Nous vivons dans une époque d’incroyable sérénité. En 1977, lorsque Suicide envoyait en orbite son « » le premier réflexe qui saisissait les auditeurs du duo radical était d’aller leur péter la gueule sur scène. Aujourd’hui, n’importe quel groupe cite désormais le duo d’Alan Vega et Martin Rev comme référence, Born Bad déterre avec bonheur les oubliés des grandes heures de la synth-wave française (avec les compilations IVG et Bippp) tandis que la galerie Agnès B expose désormais sur le mouvement des Jeunes Gens Mödernes et la culture novö. Autant dire que les deux Canadiens d’Essaie Pas n’ont pas vraiment besoin d’enfiler le bandeau kamikaze tant l’époque semble acquise à leur cause. C’est d’ailleurs les Belges teigneux de Teenage Menopause, plus habitués aux distorsions poisseuses qu’aux synthétiseurs bip bip, qui se sont attelés à la sortie de cet EP en collaboration avec le tout jeune label Malditos Records, le temps d’une première embardée réussie dans la froide lignée d’Elli et Jacno, Deux ou Mathématiques Modernes.
Originaires de Montréal, Pierre Guerineau et Marie Davidson signent avec ce disque une entrée en matière dispersée mais prometteuse. Car si manque de la cohérence du format album, on y trouve néanmoins quelques magnifiques fulgurances cold à l’image de « Carcajou », aria mécanique et tendu sur lequel s’agrippe une voix apeurée. Derrière un morceau d’une telle intensité, la reprise d’Elli et Jacno « Anne cherchait l’amour » semble un peu morne mais sert de passerelle vers l’aridité suffocante de « Tout est jeune ». Sur les agonies d’un bourdonnement synthétique, des chuchotements tiennent tête à des grincements de violon, comme si le « » de Lydia Lunch s’était baigné dans des flots coldwave. Le reste de cet EP tangue perpétuellement entre la détresse des nuits charbon et l’immaculée conception pop, avant de venir finalement s’éteindre dans la grisaille industrielle de « Devotion » et de ses voix robotiques hachées par les crissements de machines.

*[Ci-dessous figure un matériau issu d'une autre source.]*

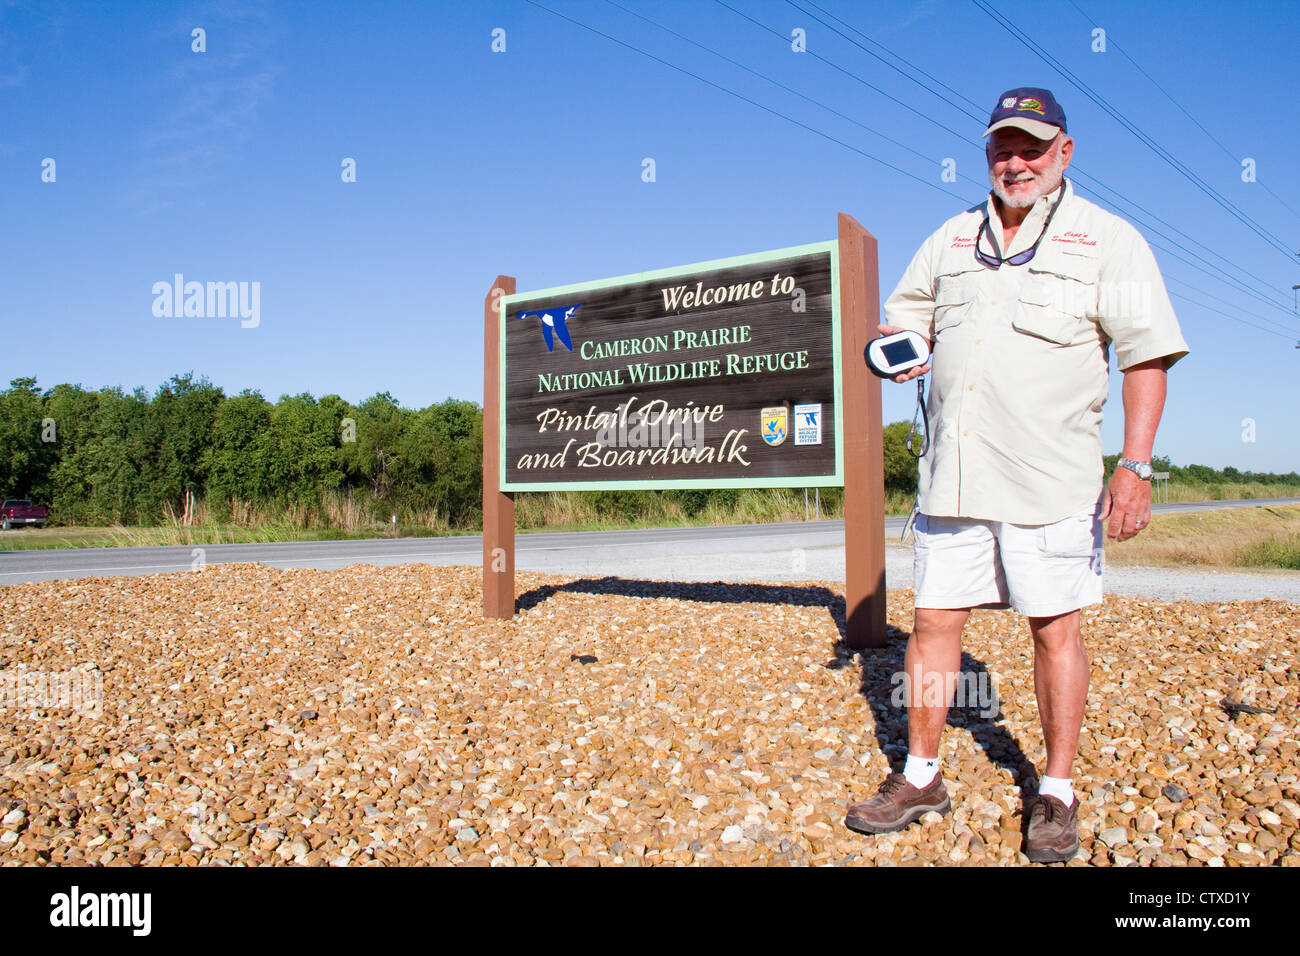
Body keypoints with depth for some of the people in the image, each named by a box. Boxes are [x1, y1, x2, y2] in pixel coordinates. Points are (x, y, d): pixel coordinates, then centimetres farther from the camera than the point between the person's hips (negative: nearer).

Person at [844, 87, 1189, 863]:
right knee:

Remarquable ébauche d’un groupe en devenir, Nuit de Noce pose donc les jalons d’un duo talentueux qui ne se fera pourtant jamais péter la gueule par son public. Il n’empêche que même si ces deux Canadiens ne peuvent pas brandir avec fierté cocards et nez en sang, ils ont au moins le mérite de transformer avec élégance les lunes de miel en soleil de minuit.